Dans la tradition maçonnique il est demandé à l’initié de s’engager à taire tout ce qui relève de l’art maçonnique et tout prioritairement de ceux qui l’exercent. Nous nous trouvons dans une association initiatique, donc par définition fermée, « où les membres se taisent par pudeur, par respect, ne voulant pas révéler leurs mystères à ceux qui ne sont pas préparés à les recevoir » précise Jean-Pierre BAYARD dans le symbolisme maçonnique traditionnel.
Ne pas dévoiler les noms de ses FF et SS c’est ne pas porter atteinte à leur liberté individuelle et ne pas ruiner l’esprit fraternel.
L’obligation de silence sur les mots, les signes et les travaux, est partie intégrante du serment de l’initié. Tous les membres de l’Ordre ont des devoirs les uns envers les autres et pour les remplir il est indispensable que les initiés puissent se distinguer des profanes. Les moyens de reconnaissance doivent donc faire l’objet du secret le plus absolu.
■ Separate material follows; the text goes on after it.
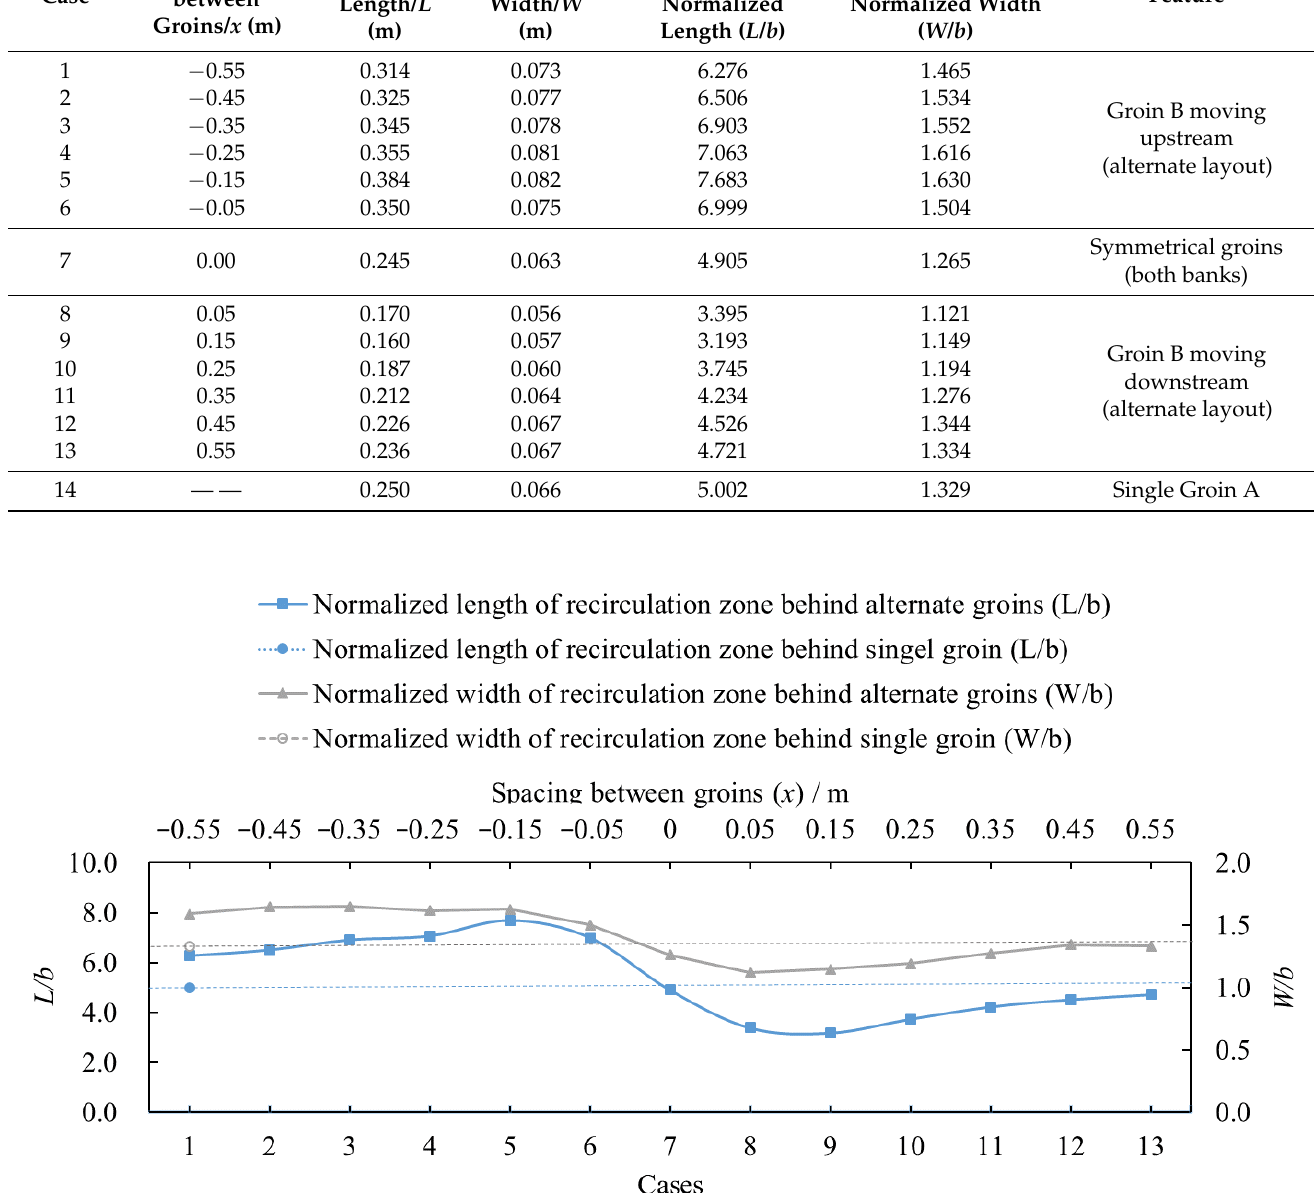
Table 1. Experimental results of the horizontal recirculation zone behind Groin A for different cases.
« Les véritables secrets maçonniques ne sont jamais communiqués à qui que ce soit tout simplement parce que la connaissance initiatique ne se donne pas », affirme Christian GUIGUE. La vérité n’est pas située dans les paroles dont nous entourons nos concepts et nos idées, la vérité réside dans l’influence spirituelle dont les rites sont les véhicules, et les symboles le moyen d’accéder à cette connaissance ésotérique.
Le silence sur les travaux permet à ceux-ci de ne pas être dénaturés par le monde profane.

Au terme de cette esquisse où j’ai essayé d’approfondir mon vécu du silence, je dirai que pour nous, apprentis, il faut que le silence soit notre discipline, l’observation notre arme, la méditation notre force et le travail efficace notre loi.

V\M\ et vous tous mes FF\ et mes SS\ Avec votre permission je retourne au silence.